16. The method of claim 15 wherein a position of the corners of the eye are used to determine a position of the eye relative to the imaging system.

17. The method of claim 1 further comprising:

providing an outside imaging system in operative connection with the headgear;

imaging an outside environment using an outside imaging system over time; and

relating the subject's gaze to an image of the outside environment.

18. The method of claim 17 further comprising calibrating by having the subject gaze at an object in the outside environment having a known position.

19. The method of claim 1 further comprising adjusting the estimate of the direction of the subject's gaze for movement of the imaging system relative to the headgear.

20. The method of claim 19 further comprising tracking a position of at least one corner of the eye to determine movement of the imaging system relative to the headgear.

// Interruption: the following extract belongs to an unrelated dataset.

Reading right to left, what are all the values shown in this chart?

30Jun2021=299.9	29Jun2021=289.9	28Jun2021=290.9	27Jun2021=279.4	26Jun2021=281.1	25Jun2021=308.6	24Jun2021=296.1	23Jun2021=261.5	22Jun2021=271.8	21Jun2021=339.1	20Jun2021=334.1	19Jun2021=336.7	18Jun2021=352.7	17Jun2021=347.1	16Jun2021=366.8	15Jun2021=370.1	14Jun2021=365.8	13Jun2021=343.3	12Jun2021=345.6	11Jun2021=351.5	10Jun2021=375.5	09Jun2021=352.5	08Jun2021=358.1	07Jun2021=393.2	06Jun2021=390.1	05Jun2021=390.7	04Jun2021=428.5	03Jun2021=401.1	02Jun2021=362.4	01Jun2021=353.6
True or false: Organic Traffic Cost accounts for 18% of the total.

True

21. A method for estimating a direction of a subject's gaze, comprising:

providing headgear to be worn by the subject, the headgear including an imaging system in operative connection therewith;

imaging at least one eyeball using the imaging system over time, modeling the eyeball as a sphere;

determining the position of the iris on the sphere modeling the eyeball by mapping an image from the imaging system to a θ, φ plane wherein θ is a polar angle about an axis ze emanating from the center of the sphere modeling the eyeball, φ is an azimuth angle in an xe, ye plane which passes through the center of the sphere modeling the eyeball and is orthogonal to the ze axis, and determining the position of the iris on the θ, φ plane by detection of a circle modeling the iris on the θ,φ plane; and

estimating the direction of the subject's gaze from the determined position of the iris on the eyeball.

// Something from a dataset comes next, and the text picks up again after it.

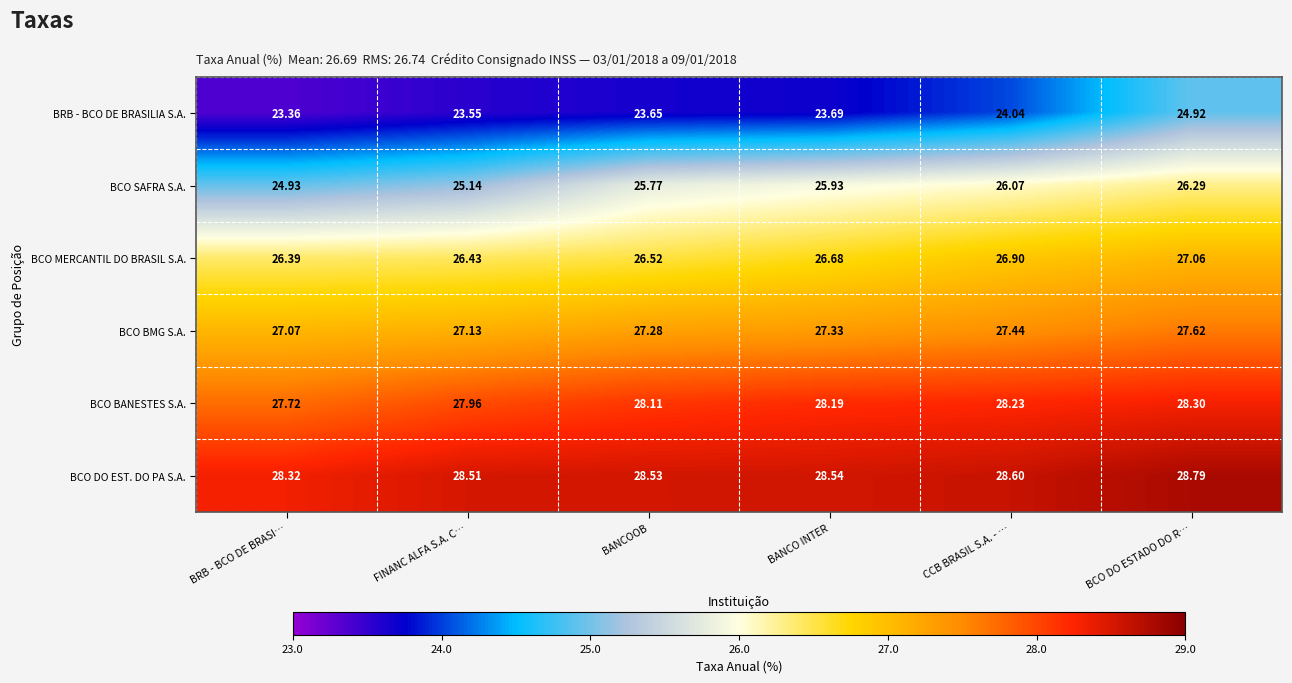

At which label is BCO SAFRA S.A. closest to 25?

BRB - BCO DE BRASI…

22. A method for estimating a direction of a subject's gaze, comprising:

providing headgear to be worn by the subject, the headgear including an imaging system in operative connection with the headgear;

imaging at least one eyeball using the imaging system over time,

determining the position of the iris on the eyeball by modeling the eyeball as a sphere and modeling the iris as a circle movable on the sphere modeling the eyeball; and

estimating the direction of the subject's gaze from the determined position of the iris on the eyeball.